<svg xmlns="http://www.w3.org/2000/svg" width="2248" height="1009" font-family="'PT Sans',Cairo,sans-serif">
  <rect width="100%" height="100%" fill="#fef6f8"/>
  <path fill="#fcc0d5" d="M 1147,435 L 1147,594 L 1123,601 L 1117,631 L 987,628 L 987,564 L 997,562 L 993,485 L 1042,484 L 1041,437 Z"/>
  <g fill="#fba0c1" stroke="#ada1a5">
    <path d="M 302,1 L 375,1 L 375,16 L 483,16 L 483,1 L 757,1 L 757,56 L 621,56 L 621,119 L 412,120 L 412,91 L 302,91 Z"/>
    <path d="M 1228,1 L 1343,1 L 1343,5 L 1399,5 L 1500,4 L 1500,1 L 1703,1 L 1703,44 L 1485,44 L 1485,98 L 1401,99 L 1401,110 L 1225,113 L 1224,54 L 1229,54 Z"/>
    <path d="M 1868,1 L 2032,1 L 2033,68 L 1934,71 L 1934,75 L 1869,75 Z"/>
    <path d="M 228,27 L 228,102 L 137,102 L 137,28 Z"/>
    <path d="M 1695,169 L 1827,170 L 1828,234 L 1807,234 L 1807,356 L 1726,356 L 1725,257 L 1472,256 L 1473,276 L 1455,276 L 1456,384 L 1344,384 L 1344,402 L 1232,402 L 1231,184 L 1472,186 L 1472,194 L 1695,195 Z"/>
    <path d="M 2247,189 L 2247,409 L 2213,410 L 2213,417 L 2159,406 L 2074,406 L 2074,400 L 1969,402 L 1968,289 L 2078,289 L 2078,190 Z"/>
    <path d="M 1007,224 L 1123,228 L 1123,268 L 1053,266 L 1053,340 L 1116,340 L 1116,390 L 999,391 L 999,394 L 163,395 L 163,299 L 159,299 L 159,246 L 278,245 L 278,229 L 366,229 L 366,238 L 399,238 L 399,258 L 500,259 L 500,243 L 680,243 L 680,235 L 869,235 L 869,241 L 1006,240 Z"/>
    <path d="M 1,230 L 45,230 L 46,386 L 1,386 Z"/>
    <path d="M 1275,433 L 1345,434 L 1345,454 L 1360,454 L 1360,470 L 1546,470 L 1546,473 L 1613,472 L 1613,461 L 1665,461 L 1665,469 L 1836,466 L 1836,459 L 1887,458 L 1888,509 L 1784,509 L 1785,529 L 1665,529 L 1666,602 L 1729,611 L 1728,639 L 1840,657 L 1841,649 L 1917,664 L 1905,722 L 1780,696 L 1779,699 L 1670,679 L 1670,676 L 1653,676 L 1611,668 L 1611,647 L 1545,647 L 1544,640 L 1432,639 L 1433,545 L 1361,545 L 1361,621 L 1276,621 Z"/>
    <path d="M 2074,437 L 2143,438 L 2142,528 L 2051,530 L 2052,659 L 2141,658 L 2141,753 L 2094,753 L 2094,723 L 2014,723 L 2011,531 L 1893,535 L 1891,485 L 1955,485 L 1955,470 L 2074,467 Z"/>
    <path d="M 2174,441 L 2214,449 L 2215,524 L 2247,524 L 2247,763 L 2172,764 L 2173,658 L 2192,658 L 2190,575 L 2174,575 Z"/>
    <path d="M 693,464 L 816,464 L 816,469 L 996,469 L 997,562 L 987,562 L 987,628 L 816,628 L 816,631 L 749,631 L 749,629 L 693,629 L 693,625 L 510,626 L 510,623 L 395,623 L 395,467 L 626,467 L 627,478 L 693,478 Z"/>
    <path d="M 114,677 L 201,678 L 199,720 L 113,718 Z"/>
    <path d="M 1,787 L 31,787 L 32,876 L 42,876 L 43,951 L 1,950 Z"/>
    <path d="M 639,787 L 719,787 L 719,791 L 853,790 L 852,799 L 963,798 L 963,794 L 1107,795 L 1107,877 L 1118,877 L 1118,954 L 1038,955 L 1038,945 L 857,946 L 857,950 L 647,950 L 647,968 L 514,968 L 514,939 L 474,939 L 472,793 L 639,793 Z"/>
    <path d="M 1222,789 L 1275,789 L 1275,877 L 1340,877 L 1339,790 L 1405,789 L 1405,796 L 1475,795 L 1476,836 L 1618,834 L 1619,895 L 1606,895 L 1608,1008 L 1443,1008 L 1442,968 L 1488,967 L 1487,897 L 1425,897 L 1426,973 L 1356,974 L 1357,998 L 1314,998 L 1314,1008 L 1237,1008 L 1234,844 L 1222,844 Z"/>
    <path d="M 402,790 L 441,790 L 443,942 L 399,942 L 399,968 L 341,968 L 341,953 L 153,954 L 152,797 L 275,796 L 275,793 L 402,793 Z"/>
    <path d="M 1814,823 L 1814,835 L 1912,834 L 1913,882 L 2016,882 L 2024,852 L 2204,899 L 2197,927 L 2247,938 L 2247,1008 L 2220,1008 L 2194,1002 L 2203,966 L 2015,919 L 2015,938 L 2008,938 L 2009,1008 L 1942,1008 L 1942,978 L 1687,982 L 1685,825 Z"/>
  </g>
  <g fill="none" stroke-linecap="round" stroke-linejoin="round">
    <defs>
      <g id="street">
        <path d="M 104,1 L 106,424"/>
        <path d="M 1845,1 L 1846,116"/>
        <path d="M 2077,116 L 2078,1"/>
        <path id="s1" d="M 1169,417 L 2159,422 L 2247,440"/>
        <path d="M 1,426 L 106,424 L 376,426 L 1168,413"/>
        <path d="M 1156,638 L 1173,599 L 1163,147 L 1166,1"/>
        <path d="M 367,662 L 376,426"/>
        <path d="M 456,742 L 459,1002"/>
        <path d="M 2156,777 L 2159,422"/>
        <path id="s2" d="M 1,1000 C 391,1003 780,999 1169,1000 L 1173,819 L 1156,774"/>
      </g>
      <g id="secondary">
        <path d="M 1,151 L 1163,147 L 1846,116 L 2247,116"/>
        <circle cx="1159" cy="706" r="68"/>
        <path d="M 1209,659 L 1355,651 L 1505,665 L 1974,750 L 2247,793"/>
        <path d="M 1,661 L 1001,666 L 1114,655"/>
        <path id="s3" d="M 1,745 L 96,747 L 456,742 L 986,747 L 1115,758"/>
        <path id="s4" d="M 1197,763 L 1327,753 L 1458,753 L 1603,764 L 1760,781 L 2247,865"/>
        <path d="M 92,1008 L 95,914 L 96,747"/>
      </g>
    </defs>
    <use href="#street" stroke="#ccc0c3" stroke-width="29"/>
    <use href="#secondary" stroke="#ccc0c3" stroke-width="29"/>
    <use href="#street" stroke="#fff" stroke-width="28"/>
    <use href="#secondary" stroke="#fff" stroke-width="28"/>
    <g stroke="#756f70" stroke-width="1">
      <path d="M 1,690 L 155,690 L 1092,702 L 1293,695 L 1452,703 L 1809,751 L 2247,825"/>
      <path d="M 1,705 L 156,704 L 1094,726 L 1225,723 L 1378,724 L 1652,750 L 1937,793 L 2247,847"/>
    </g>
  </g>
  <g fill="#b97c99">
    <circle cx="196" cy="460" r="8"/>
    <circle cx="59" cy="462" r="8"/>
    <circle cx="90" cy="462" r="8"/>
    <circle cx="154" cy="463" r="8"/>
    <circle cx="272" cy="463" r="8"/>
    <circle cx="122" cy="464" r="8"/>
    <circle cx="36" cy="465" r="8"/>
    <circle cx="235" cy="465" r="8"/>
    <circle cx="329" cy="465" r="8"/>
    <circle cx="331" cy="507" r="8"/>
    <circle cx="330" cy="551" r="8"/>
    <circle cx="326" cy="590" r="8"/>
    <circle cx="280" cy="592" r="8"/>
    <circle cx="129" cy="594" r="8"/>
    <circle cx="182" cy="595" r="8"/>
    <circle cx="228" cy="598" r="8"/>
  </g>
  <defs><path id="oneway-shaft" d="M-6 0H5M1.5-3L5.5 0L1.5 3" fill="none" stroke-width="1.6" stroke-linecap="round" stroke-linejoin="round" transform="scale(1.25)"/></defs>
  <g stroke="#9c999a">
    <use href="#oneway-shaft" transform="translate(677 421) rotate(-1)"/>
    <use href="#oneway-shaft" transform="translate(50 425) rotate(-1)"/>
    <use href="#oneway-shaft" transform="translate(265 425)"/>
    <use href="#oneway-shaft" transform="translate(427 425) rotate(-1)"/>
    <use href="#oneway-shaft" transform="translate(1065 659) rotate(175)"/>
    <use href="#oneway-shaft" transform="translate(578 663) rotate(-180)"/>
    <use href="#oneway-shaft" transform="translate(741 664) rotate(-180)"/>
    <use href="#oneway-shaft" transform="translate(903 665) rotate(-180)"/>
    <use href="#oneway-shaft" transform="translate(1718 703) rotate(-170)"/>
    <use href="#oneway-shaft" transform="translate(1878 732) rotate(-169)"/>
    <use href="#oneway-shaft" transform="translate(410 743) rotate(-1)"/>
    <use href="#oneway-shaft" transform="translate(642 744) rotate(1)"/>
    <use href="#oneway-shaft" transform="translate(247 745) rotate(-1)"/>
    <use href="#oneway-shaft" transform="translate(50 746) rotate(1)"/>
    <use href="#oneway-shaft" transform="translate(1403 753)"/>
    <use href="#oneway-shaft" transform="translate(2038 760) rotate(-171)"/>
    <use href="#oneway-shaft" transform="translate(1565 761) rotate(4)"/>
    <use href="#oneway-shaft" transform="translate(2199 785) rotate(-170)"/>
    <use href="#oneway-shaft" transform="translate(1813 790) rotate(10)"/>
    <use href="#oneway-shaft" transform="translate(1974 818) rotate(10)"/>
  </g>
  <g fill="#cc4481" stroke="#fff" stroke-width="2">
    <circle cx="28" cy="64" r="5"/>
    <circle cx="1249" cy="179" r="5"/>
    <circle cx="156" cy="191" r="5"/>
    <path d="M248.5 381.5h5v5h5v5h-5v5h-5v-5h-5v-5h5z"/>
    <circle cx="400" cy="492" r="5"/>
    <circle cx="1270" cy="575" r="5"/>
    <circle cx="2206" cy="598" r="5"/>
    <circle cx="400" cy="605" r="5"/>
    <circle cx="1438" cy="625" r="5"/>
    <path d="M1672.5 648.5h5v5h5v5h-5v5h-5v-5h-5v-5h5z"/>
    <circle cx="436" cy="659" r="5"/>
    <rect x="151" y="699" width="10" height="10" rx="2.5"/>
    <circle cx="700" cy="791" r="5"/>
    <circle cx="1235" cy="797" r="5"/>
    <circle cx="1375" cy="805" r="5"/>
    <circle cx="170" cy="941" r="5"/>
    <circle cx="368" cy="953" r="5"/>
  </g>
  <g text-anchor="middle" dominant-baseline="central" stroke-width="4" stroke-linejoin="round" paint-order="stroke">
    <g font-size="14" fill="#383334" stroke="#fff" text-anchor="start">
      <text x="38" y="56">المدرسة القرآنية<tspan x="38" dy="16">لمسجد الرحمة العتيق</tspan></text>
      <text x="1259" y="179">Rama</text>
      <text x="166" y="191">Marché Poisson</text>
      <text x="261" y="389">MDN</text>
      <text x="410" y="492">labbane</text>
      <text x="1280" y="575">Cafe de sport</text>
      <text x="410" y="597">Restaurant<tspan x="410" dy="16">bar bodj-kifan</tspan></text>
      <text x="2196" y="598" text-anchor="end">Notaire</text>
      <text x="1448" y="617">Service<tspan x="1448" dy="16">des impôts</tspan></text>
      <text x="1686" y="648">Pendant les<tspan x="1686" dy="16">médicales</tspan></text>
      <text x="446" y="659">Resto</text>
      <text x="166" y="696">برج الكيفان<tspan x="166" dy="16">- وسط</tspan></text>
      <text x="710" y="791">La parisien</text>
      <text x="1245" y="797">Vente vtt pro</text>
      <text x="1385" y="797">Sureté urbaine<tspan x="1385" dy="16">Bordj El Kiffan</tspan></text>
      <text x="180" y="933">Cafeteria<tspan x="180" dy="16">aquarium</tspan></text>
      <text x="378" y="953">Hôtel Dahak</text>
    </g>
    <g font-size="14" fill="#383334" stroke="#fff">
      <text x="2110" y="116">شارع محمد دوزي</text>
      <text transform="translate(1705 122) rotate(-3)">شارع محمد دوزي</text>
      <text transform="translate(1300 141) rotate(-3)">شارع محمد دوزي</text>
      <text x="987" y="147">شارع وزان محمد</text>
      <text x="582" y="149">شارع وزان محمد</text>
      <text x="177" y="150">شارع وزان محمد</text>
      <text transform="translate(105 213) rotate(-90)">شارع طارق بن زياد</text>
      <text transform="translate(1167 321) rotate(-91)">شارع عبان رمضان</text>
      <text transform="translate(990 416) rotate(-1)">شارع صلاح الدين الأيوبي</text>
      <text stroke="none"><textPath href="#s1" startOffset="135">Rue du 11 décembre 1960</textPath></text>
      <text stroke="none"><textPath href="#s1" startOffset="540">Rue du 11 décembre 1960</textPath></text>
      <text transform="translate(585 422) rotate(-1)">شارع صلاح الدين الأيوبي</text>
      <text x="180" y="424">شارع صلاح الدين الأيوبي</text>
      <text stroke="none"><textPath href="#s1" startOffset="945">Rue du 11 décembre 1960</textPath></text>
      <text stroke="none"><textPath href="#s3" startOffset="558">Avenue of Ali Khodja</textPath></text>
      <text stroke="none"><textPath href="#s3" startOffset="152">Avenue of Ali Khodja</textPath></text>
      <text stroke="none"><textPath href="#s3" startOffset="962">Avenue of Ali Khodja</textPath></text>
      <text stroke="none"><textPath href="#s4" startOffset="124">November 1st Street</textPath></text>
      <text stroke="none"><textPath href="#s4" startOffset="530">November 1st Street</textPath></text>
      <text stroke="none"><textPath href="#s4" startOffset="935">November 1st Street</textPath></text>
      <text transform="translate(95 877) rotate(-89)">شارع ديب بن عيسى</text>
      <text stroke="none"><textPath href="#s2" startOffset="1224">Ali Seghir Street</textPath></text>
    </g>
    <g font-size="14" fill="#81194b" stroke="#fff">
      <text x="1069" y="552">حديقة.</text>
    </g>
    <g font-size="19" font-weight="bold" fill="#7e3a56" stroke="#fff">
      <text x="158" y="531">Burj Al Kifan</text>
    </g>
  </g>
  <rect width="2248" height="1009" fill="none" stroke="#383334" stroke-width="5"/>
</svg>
= = = =
Instructions to follow:
Check each line of the listing for "linejoin", and copy the ones that hold it.

Result of this exercise:
  <g fill="none" stroke-linecap="round" stroke-linejoin="round">
  <defs><path id="oneway-shaft" d="M-6 0H5M1.5-3L5.5 0L1.5 3" fill="none" stroke-width="1.6" stroke-linecap="round" stroke-linejoin="round" transform="scale(1.25)"/></defs>
  <g text-anchor="middle" dominant-baseline="central" stroke-width="4" stroke-linejoin="round" paint-order="stroke">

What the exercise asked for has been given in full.